“I am so very glad that you came early,” she informed him graciously, and O’Hara thought again of her astonishing resemblance to a humming-bird—small and restless and vivid, eternally vibrating over some new flower. “I so rarely get a chance to talk to you—you are most impressively busy, aren’t you? Do you see a great deal of Lilah?”
“Mrs. Lindsay has attended all our conferences for the past few weeks.”
“Oh, of course, but you can hardly get to know her there, can you?”
“Possibly not. However, I have had to content myself with that. She is a very busy woman, of course, and my own time is not at my disposal.”
“I suppose not,” murmured Mrs. Dane mendaciously. She supposed nothing of the sort. “But you are to be pitied, truly. She is a most enchanting person; all the tragedy and cruelty of her life have left her as gay and sweet and friendly as a child. It’s incredible.”
“She has had tragedy and cruelty in her life?”

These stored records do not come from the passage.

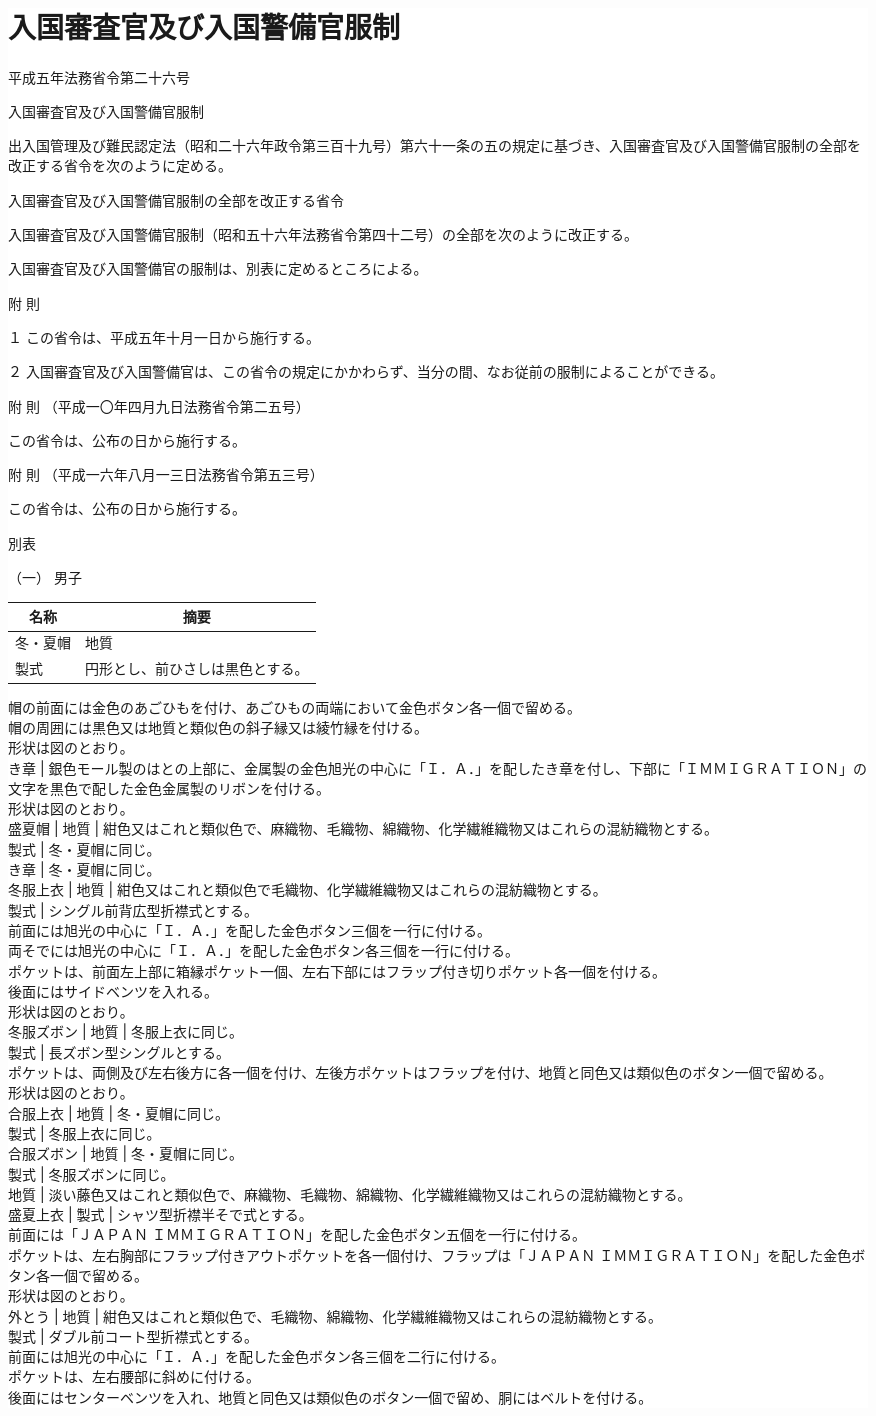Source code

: # 入国審査官及び入国警備官服制

平成五年法務省令第二十六号

入国審査官及び入国警備官服制

出入国管理及び難民認定法（昭和二十六年政令第三百十九号）第六十一条の五の規定に基づき、入国審査官及び入国警備官服制の全部を改正する省令を次のように定める。

入国審査官及び入国警備官服制の全部を改正する省令

入国審査官及び入国警備官服制（昭和五十六年法務省令第四十二号）の全部を次のように改正する。

入国審査官及び入国警備官の服制は、別表に定めるところによる。

附 則

１ この省令は、平成五年十月一日から施行する。

２ 入国審査官及び入国警備官は、この省令の規定にかかわらず、当分の間、なお従前の服制によることができる。

附 則 （平成一〇年四月九日法務省令第二五号）

この省令は、公布の日から施行する。

附 則 （平成一六年八月一三日法務省令第五三号）

この省令は、公布の日から施行する。

別表

（一） 男子

名称 | 摘要  
---|---  
冬・夏帽 | 地質 | 紺色又はこれと類似色で、毛織物、麻織物、化学繊維織物又はこれらの混紡織物とする。  
製式 |  円形とし、前ひさしは黒色とする。  
帽の前面には金色のあごひもを付け、あごひもの両端において金色ボタン各一個で留める。  
帽の周囲には黒色又は地質と類似色の斜子縁又は綾竹縁を付ける。  
形状は図のとおり。  
き章 |  銀色モール製のはとの上部に、金属製の金色旭光の中心に「Ｉ．Ａ．」を配したき章を付し、下部に「ＩＭＭＩＧＲＡＴＩＯＮ」の文字を黒色で配した金色金属製のリボンを付ける。  
形状は図のとおり。  
盛夏帽 | 地質 | 紺色又はこれと類似色で、麻織物、毛織物、綿織物、化学繊維織物又はこれらの混紡織物とする。  
製式 | 冬・夏帽に同じ。  
き章 | 冬・夏帽に同じ。  
冬服上衣 | 地質 | 紺色又はこれと類似色で毛織物、化学繊維織物又はこれらの混紡織物とする。  
製式 |  シングル前背広型折襟式とする。  
前面には旭光の中心に「Ｉ．Ａ．」を配した金色ボタン三個を一行に付ける。  
両そでには旭光の中心に「Ｉ．Ａ．」を配した金色ボタン各三個を一行に付ける。  
ポケットは、前面左上部に箱縁ポケット一個、左右下部にはフラップ付き切りポケット各一個を付ける。  
後面にはサイドベンツを入れる。  
形状は図のとおり。  
冬服ズボン | 地質 | 冬服上衣に同じ。  
製式 |  長ズボン型シングルとする。  
ポケットは、両側及び左右後方に各一個を付け、左後方ポケットはフラップを付け、地質と同色又は類似色のボタン一個で留める。  
形状は図のとおり。  
合服上衣 | 地質 | 冬・夏帽に同じ。  
製式 | 冬服上衣に同じ。  
合服ズボン | 地質 | 冬・夏帽に同じ。  
製式 | 冬服ズボンに同じ。  
地質 | 淡い藤色又はこれと類似色で、麻織物、毛織物、綿織物、化学繊維織物又はこれらの混紡織物とする。  
盛夏上衣 | 製式 |  シャツ型折襟半そで式とする。  
前面には「ＪＡＰＡＮ ＩＭＭＩＧＲＡＴＩＯＮ」を配した金色ボタン五個を一行に付ける。  
ポケットは、左右胸部にフラップ付きアウトポケットを各一個付け、フラップは「ＪＡＰＡＮ ＩＭＭＩＧＲＡＴＩＯＮ」を配した金色ボタン各一個で留める。  
形状は図のとおり。  
外とう | 地質 | 紺色又はこれと類似色で、毛織物、綿織物、化学繊維織物又はこれらの混紡織物とする。  
製式 |  ダブル前コート型折襟式とする。  
前面には旭光の中心に「Ｉ．Ａ．」を配した金色ボタン各三個を二行に付ける。  
ポケットは、左右腰部に斜めに付ける。  
後面にはセンターベンツを入れ、地質と同色又は類似色のボタン一個で留め、胴にはベルトを付ける。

“Oh, it’s been a nightmare—nothing less. She hadn’t been out of her French convent six months when she married that beast, Heaven knows why—she had every other man in Washington at her feet, but he apparently swept her off them! Of course, he had a brilliant future before him——”
“Of course,” murmured O’Hara.
“What do you mean? Did you know Curran Lindsay?”
“Never heard of him,” O’Hara assured her. “But do go on: what happened to the beast’s future?”